Creating a Simple Go App for Amazon Athena Data

With the Driver Manager installed and the DSN configured, you are ready to create a simple Go application to work with your Amazon Athena data. To start, install a Go driver for ODBC databases. While there are several options available, this article will use the odbc driver found at https://github.com/alexbrainman/odbc.

Installing odbc on Linux

To install the odbc driver for Go, you will need to first ensure that you define the GOPATH environment variable:

export GOPATH=$HOME/golang/go

Once GOPATH is defined, you are ready to install the Go driver for ODBC databases:

$ go get github.com/alexbrainman/odbc

Now you are ready to create and execute a simple Go application.

Sample Go Application

The sample application issues a simple SQL SELECT query for Amazon Athena data and displays the results.
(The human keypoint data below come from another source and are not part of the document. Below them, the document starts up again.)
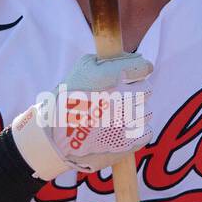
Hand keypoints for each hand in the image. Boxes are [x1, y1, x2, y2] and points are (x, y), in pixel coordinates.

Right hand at [12, 52, 152, 179]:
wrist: (55, 136)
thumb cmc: (69, 97)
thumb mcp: (84, 67)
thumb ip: (111, 59)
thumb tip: (138, 60)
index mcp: (110, 77)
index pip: (144, 67)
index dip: (139, 70)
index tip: (133, 74)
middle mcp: (121, 98)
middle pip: (146, 90)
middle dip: (135, 92)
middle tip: (118, 97)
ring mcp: (126, 121)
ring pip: (146, 112)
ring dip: (134, 112)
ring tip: (114, 116)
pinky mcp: (129, 141)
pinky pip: (145, 131)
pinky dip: (135, 130)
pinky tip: (119, 129)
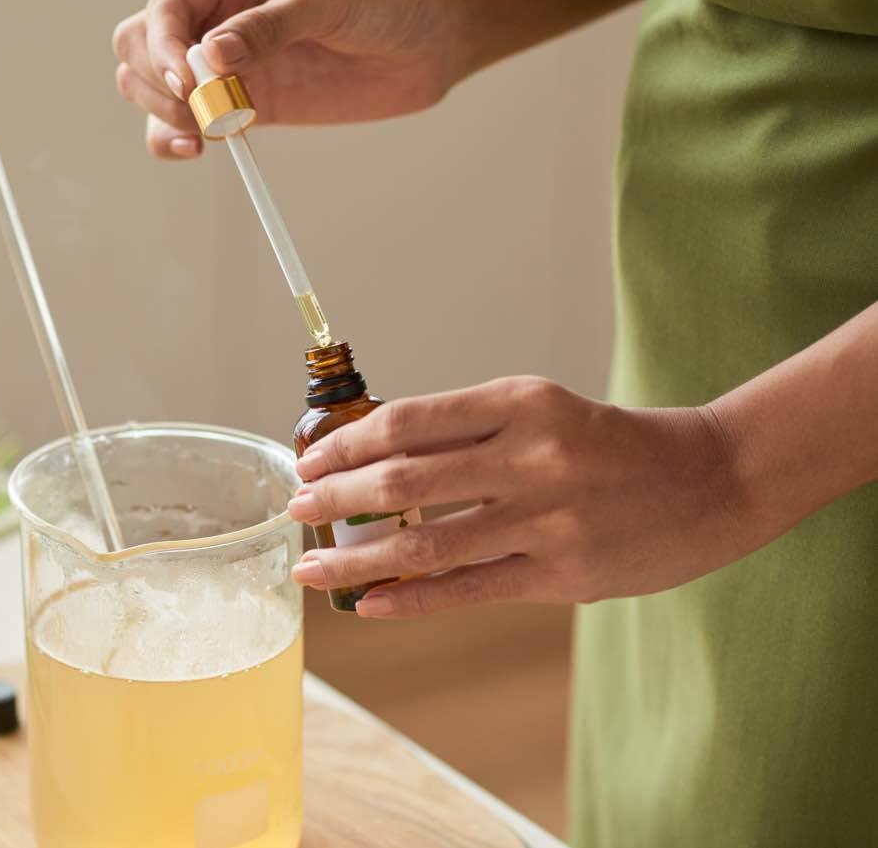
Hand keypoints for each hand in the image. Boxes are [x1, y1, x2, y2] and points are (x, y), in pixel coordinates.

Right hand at [111, 0, 466, 158]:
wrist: (430, 40)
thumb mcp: (327, 0)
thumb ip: (267, 28)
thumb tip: (208, 55)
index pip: (165, 7)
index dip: (163, 45)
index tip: (188, 78)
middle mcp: (214, 12)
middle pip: (138, 46)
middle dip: (154, 79)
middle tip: (202, 105)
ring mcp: (222, 62)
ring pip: (148, 88)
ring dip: (162, 112)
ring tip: (207, 130)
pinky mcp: (239, 104)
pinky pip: (182, 124)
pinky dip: (175, 139)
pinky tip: (199, 149)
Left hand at [287, 377, 767, 617]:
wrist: (710, 480)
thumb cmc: (605, 444)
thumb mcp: (539, 410)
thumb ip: (464, 432)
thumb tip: (369, 454)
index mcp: (519, 401)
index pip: (407, 422)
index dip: (346, 444)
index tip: (309, 462)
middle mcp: (531, 455)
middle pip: (404, 482)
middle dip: (335, 499)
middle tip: (296, 512)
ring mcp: (547, 519)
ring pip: (425, 546)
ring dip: (356, 560)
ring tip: (312, 569)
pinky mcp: (563, 575)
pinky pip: (467, 589)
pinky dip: (409, 599)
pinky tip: (368, 605)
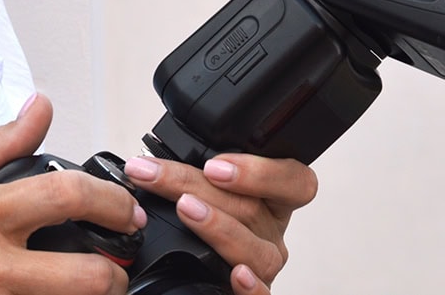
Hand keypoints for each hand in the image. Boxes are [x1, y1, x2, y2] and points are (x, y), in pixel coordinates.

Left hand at [124, 153, 317, 293]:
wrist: (190, 282)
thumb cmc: (197, 233)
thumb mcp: (203, 194)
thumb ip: (196, 180)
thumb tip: (150, 164)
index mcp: (270, 202)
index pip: (294, 181)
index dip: (260, 171)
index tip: (213, 165)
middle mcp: (272, 233)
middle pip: (255, 208)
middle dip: (198, 185)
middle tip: (158, 175)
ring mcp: (264, 266)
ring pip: (256, 249)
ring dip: (218, 226)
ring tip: (185, 209)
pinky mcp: (255, 294)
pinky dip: (251, 285)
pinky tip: (236, 274)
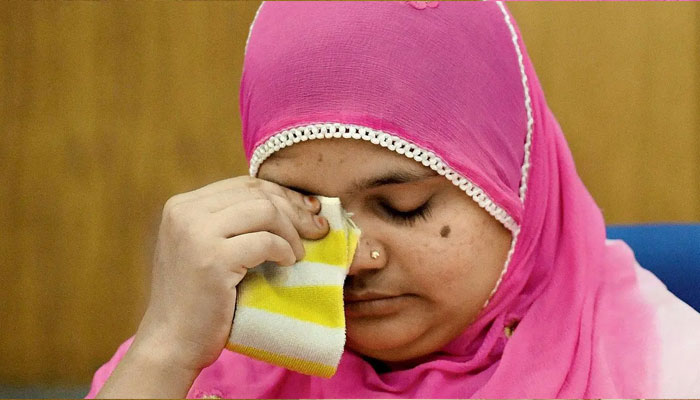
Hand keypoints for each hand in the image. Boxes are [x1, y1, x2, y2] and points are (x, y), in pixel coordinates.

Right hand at [100, 176, 329, 398]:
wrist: (172, 342)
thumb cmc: (197, 299)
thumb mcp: (205, 248)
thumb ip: (231, 223)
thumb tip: (293, 202)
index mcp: (182, 206)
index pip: (244, 185)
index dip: (281, 194)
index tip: (307, 211)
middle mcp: (185, 212)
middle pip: (257, 193)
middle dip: (294, 210)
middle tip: (317, 229)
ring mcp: (197, 234)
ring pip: (264, 210)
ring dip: (291, 231)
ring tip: (297, 253)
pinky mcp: (213, 259)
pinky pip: (265, 241)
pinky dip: (284, 250)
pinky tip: (288, 263)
Create the directory $GOPATH/src/cdata-odbc-athena and create a new Go source file, copying the source code from below.

cdata-odbc-athena.go

package main import ( _ "github.com/alexbrainman/odbc" "database/sql" "log" "fmt" ) func main() { db, err := sql.Open("odbc", "DSN=CData AmazonAthena Source") if err != nil { log.Fatal(err) } var ( name string totaldue string ) rows, err := db.Query("SELECT Name, TotalDue FROM Customers WHERE CustomerId = ?", "12345") if err != nil { log.Fatal(err) } defer rows.Close() for rows.Next() { err := rows.Scan(&name, &totaldue) if err != nil { log.Fatal(err) } fmt.Println(name, totaldue) } err = rows.Err() if err != nil { log.Fatal(err) } defer db.Close() }

In the terminal, navigate to the Go application directory and build the application:

$ go build

After the application builds, you will be able to execute the application, displaying your Amazon Athena data:

$ ./cdata-odbc-athena

At this point, you have a simple Go application for working with Amazon Athena data. From here, you can easily expand the application, adding deeper read/write functionality through familiar SQL queries.